Voici donc les aspects qui me déplaisent dans Vendredi :

  • le format du journal : très allongé, très désagréable à lire lorsque l’on est assis dans les transports par exemple. De retour chez soi, on veut tranquillement lire le journal, assis dans son fauteuil… même problème.
  • la mise en page : trop de textes! C’est quoi le but : devenir « Le Monde » du Net ? des pavés de textes agrémentés parfois d’une petite image ? Regardez la une pour voir de quoi je parle, sachant qu’à l’intérieur, c’est parfois pire.
  • le nombre de pages, 8 c’est assez limité. Et même si ce n’est que 1,50 euro, on a quand même une presse généraliste bien fournie à côté qui coûte moins. Alors certes il y a des annonceurs et de la publicité. Mais ne serait-ce pas également la vocation de Vendredi ?
  • un contenu un peu trop sérieux. Le Net, c’est quand même léger dans la teneur des propos, et Vendredi le rappelle dans sa présentation. Mais le rendu n’a pas autant de légèreté, surtout avec les pavés de textes déjà remarqué plus haut.

Et puis il y a des trucs tout bêtes, comme l’impossibilité de cliquer sur les liens. Bah oui, comme dans toute presse papier, il faut taper les URLs à la main, à l’ancienne. Et pas de copier-coller non plus hein.

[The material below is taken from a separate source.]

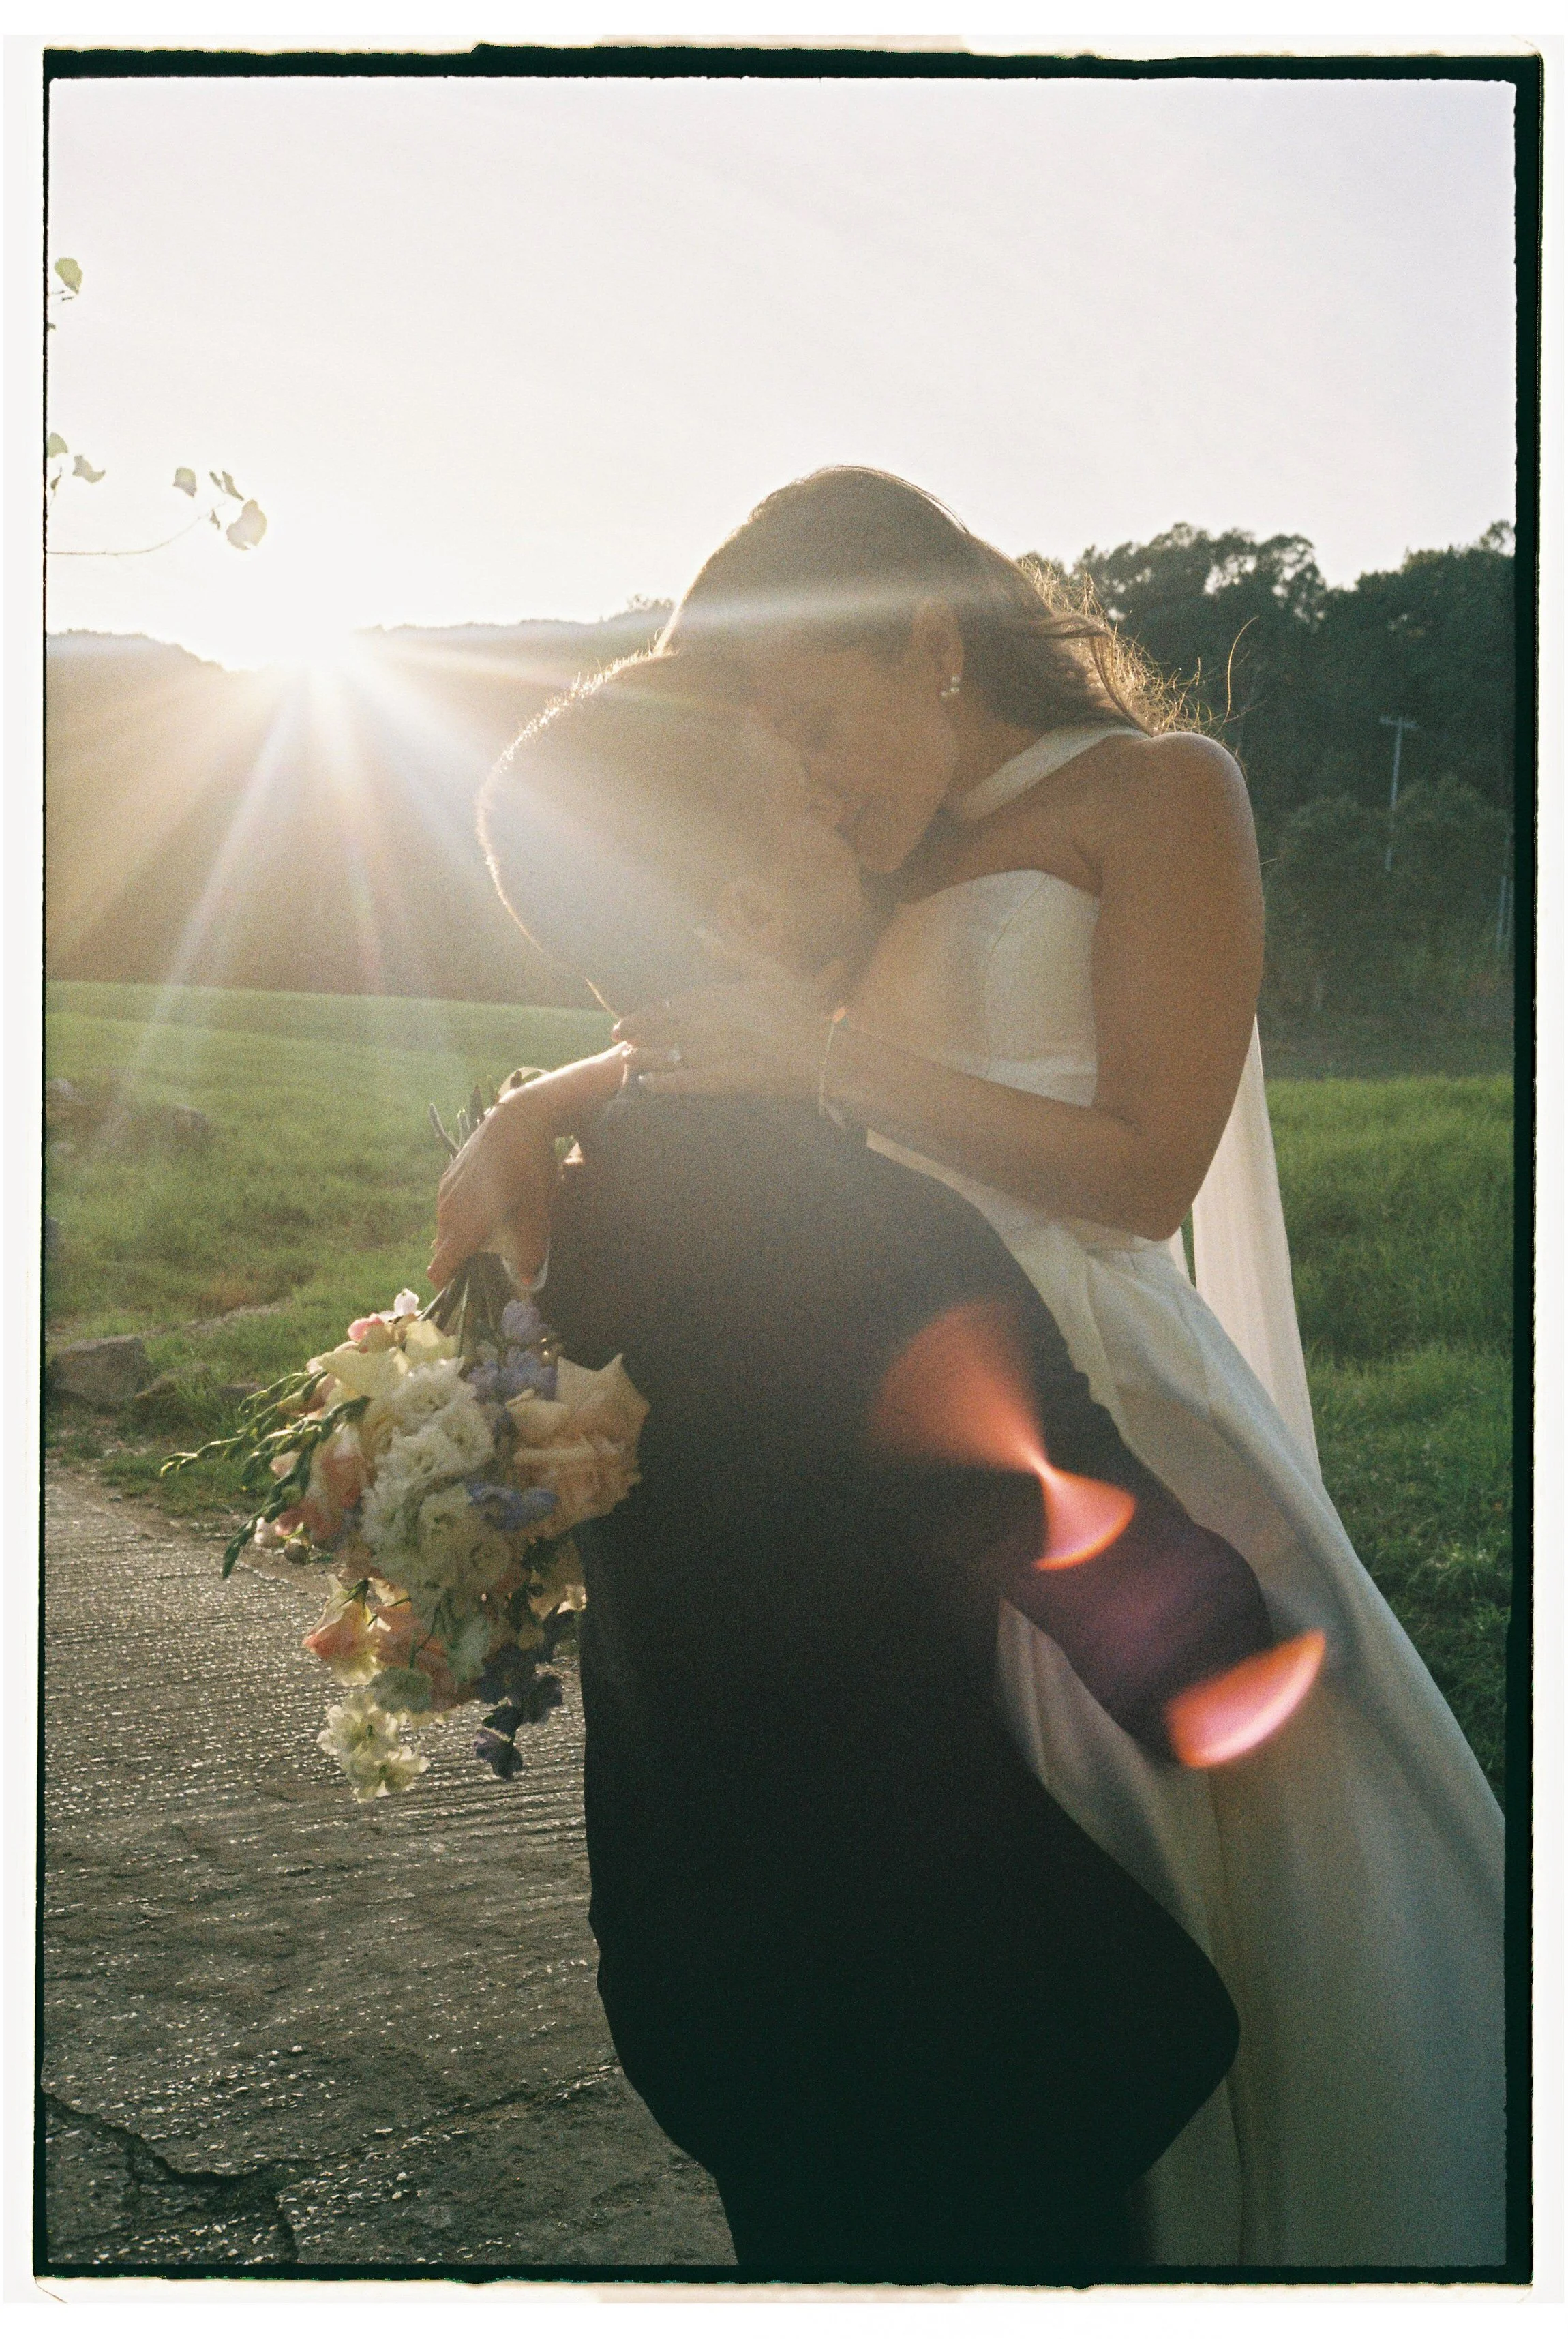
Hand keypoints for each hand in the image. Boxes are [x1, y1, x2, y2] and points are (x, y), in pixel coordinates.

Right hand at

Malheureusement pour Vendredi donc, je reste persuadé que le meilleur format pour parler d’Internet, c’est le net lui-même, et tout ce qu’il offre. Mais impossible pour l’équipe de Vendredi de s’équiper d’un magazine en ligne digne de ce nom : il rentrerait alors dans le rang des modèles comme Wikio, sans réelle distinction. Du coup le site Internet de Vendredi (sa partie interactive du moins) se contente d’utiliser la fonction agrégateur d’un bon vieux SPIP open source. Pratique, économique, vive le RSS… Mais oui c’est ça, et si j’avais visé juste : Vendredi, c’est le format papier d’un lecteur RSS, tout simplement. Avec des commentaires et interprétations de journalistes, mais aussi beaucoup de fonctionnalités manquantes. Le logo du journal avec son icone RSS sur le « i » aurait du me mettre sur la voie. C’est d’ailleurs un peu bizarre de la retrouver sur du papier.